O’Connell-Miller would not say exactly how many families still lived in the building. Richard Wheelock, housing supervisor at the Legal Assistance Foundation of Metropolitan Chicago, which represents the Cabrini-Green Local Advisory Council, said five to seven families were in the building at the start of the day, but two families refused to leave because they objected to the accommodations they were offered…

Legally, there was no order forcing people out today, but the CHA and the LAC had worked to speed up the relocation for safety reasons, O’Connell-Miller said.

I can imagine that some people would ask, “Why in the world would people want to stay in a near empty building, let alone the last occupied one in the Cabrini-Green project?”

The article hints at one reason: the new accommodations for those moved out of Cabrini-Green might not be any better. This has been one of the sticking points since demolitions efforts were announced in the 1990s: where exactly would these public housing residents be moved?
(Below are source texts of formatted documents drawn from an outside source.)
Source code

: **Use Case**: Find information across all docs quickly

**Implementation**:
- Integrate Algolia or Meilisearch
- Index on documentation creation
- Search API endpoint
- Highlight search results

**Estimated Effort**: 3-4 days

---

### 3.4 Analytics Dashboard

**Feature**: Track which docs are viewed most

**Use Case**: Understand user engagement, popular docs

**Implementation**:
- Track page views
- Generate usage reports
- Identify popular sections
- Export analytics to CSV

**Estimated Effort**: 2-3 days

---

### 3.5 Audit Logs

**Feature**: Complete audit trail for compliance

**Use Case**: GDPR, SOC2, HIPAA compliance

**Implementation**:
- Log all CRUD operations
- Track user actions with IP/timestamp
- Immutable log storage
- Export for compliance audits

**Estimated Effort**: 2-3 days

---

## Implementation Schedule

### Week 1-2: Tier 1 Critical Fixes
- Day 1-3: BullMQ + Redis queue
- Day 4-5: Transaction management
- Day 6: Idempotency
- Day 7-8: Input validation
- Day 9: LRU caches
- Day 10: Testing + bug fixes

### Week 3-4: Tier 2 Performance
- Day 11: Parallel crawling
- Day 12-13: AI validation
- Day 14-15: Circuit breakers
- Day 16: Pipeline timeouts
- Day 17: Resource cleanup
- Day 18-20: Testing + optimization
A small number could qualify for new mixed-income housing built on or near the Cabrini site, some might be moved to other public housing projects in Chicago or given Section 8 vouchers to use with private housing, and then some simply disappeared from the public housing rolls. But overall, there was not enough public housing to take in all of the people who would be displaced from Cabrini-Green. Moving out of public housing yet ending up in substandard housing in a hyper-segregated city neighborhood is not necessarily better.

Another issue may play a small role: few people like to be told where or when to move. Even when the conditions aren’t that great, home is home and the home you know might seem better than a new place. Middle-class or upper-class people also don’t like to be told to move when the government exercises eminent domain and those people even get a fair price for their property. These two issues are related: if you feel like you don’t have a choice and your options aren’t very good, moving may be undesirable.

Thinking of all this, we need more media attention on what has happened to these notorious public housing projects like Cabrini-Green or the Robert Taylor Homes. What has happened to the former residents and have their lives been improved? What do these sights look like now and who has benefited from making use of the land?